Pilar Corrias Gallery is showing a new body of works by the internationally acclaimed artist Tobias Rehberger.
Widely regarded as one of the most important artists working today, Tobias Rehberger creates sculptures, environments and installations principally revolving around the concept of transformation. Working with industrial processes and technological innovations, Rehberger transforms ordinary situations and objects with which we are familiar exploring the boundaries between functionality and the aesthetic.
Following his solo show at Museum Dhondt-Dhaenens, Belgium, Rehberger is showing a series of unique shadow sculptures. At first glance, the sculptures seem abstract; they are displayed with a special lighting effect on two floors of the gallery, and seem to question the functionality of an art object.

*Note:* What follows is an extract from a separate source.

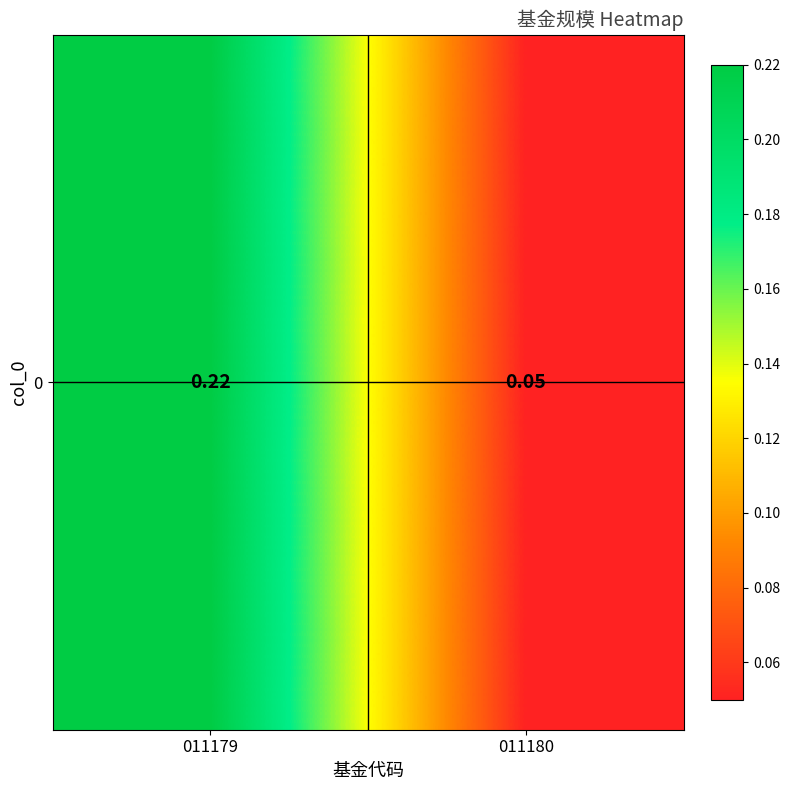

Count the values in the range 0 to 1.

2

Then, at regular but very brief times of the day, the amorphous shadows on the walls suddenly come together to form a previously hidden message. While some of the art works transmit words onto the wall, others blend into the patterns of the paintings in the background, effectively disappearing.
Tobias Rehberger was born in 1966 in Esslingen, Germany and received his MFA from Hochschule für Bildende Kunst, Frankfurt am Main. Major solo exhibitions of the artist’s work include: Museum Dhondt-Dhaenens, Deurle (2011), Kunstraum Innsbruck (2009); Stedelijk Museum, Amsterdam (2008); Fondazione Prada, Milan (2007); Get a New Liver, Tate Liverpool (2006); Museo Nacional Centro de Arte Reina Sofia, Madrid (2005), Whitechapel Gallery, London (2004). In 2009 Rehberger was awarded the prestigious Golden Lion award for his sculpture at the 53rd Venice Biennale. In December 2011 Tobias Rehberger unveiled his public sculpture “Obstinate Lighthouse’, commissioned by the City of Miami Beach.
Future projects include a commission for a 700 sq.metre project space in the Samsung Leeum Museum in Seoul, Korea opening in May 2012 and designing an ‘art-park’ for the extension of the Vijversburg estate in The Netherlands, scheduled to open to the public in 2014.